- What is needed
According to the page on Ext, what does Ext^1_R(M,N) classify?

== Text block ==

Ext

The right derived functors of Hom; measures extension classes and failure of exactness of Hom.

Ext

Let $R$ be a ring and let $M,N$ be (left) $R$-modules .

Definition (via a projective resolution)

Choose a projective resolution $P_\bullet \to M$ , i.e.

\cdots \to P_2 \xrightarrow{d_2} P_1 \xrightarrow{d_1} P_0 \to M \to 0

with each $P_i$ projective. Apply the functor $\mathrm{Hom}_R(-,N)$ to obtain a cochain complex

0 \to \mathrm{Hom}_R(P_0,N) \xrightarrow{d_1^*} \mathrm{Hom}_R(P_1,N) \xrightarrow{d_2^*} \mathrm{Hom}_R(P_2,N) \to \cdots.

Define

\mathrm{Ext}^n_R(M,N) \;:=\; H^n\!\big(\mathrm{Hom}_R(P_\bullet,N)\big),

where $H^n(-)$ denotes cohomology .

This construction is independent of the chosen resolution (up to canonical isomorphism), and is functorial: $\mathrm{Ext}^n_R(-,N)$ is contravariant in the first variable and $\mathrm{Ext}^n_R(M,-)$ is covariant in the second.

Equivalent definition (via an injective resolution)

If $R\text{-Mod}$ has enough injectives, choose an injective resolution $N \to I^\bullet$ and set

\mathrm{Ext}^n_R(M,N) \;:=\; H^n\!\big(\mathrm{Hom}_R(M,I^\bullet)\big).

In either approach, $\mathrm{Ext}^0_R(M,N)\cong \mathrm{Hom}_R(M,N)$ .

Conceptual meaning

$\mathrm{Ext}^1_R(M,N)$ classifies extensions $0 \to N \to E \to M \to 0$ up to the usual equivalence relation; see Ext^1 classifies extensions .
Higher $\mathrm{Ext}^n$ can be viewed as higher obstructions and are the values of the right derived functors of $\mathrm{Hom}$ is left exact .
A short exact sequence in either variable yields a long exact sequence in Ext , which is a special case of the long exact sequence for derived functors .

===
== Entries shown ==

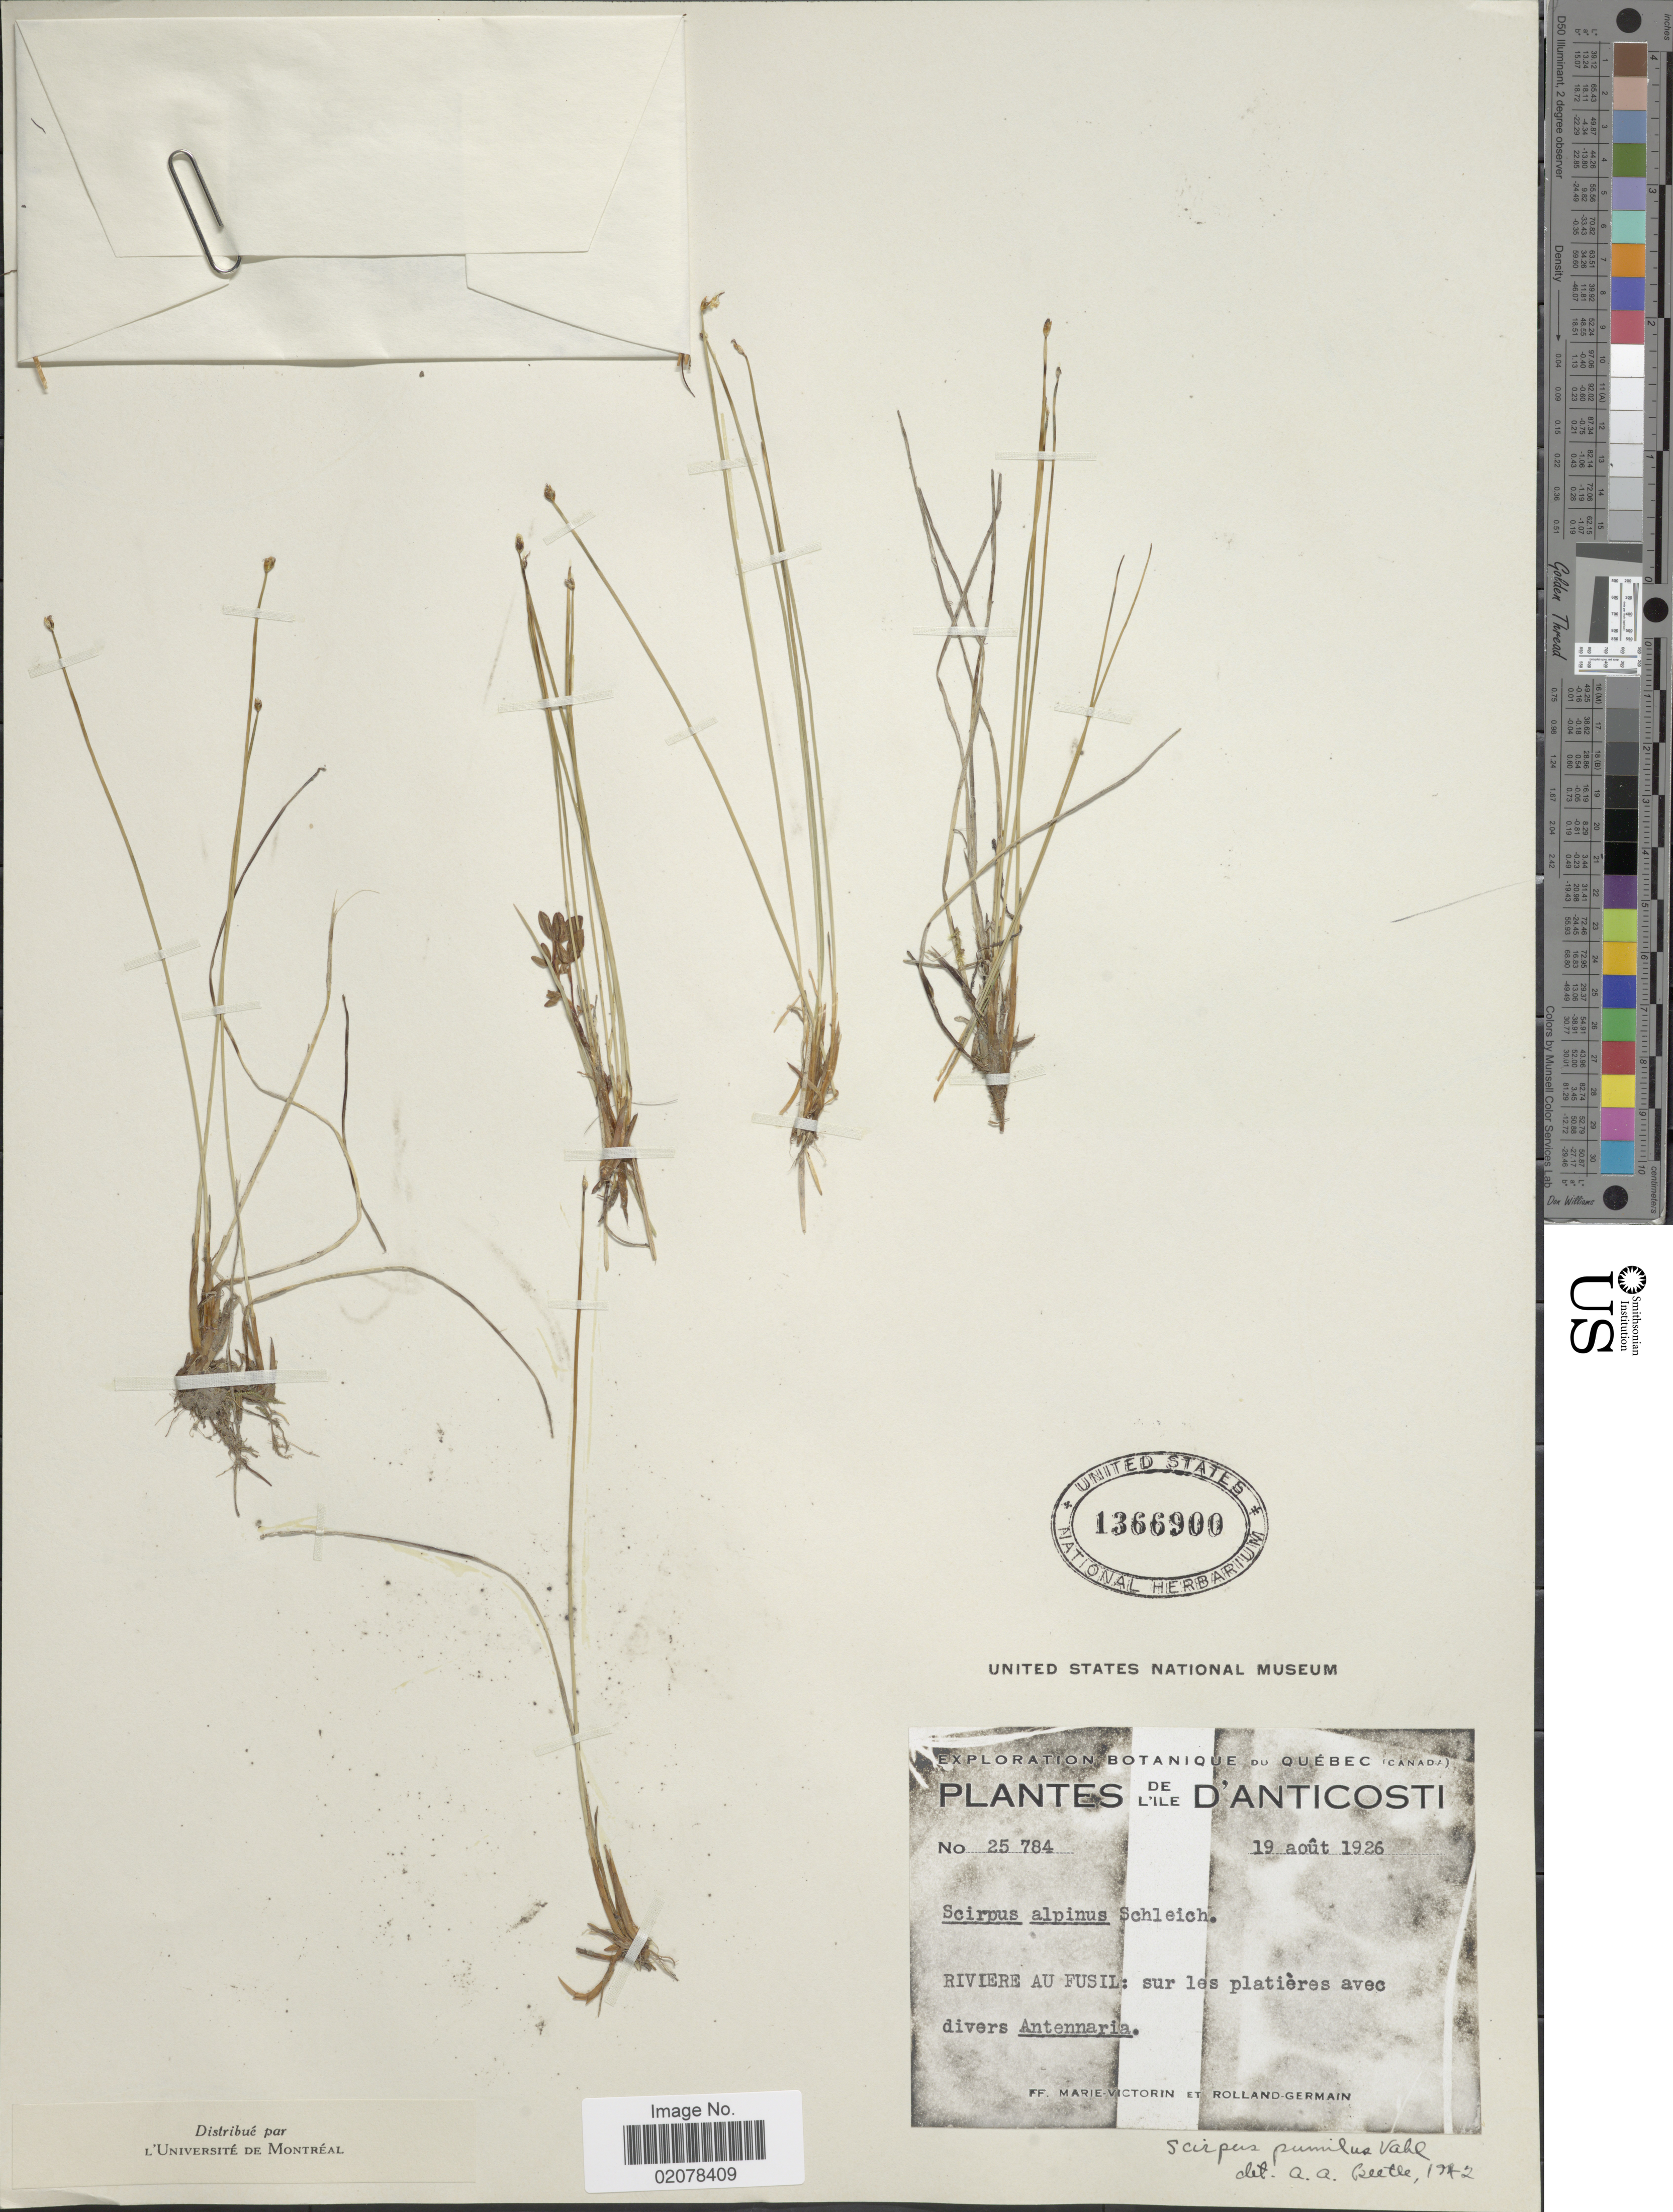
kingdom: Plantae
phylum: Tracheophyta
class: Liliopsida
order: Poales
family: Cyperaceae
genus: Trichophorum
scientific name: Trichophorum pumilum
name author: (Vahl) Schinz & Thell.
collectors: F. Marie-Victorin & Rolland-Germain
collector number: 25784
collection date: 1926-08-19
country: Canada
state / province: Quebec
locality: D'Anticosti, Riviere Au Fusil: sur les platieres avec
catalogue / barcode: US 1366900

===

- Correct result
Extensions 0 → N → E → M → 0, up to the usual equivalence relation.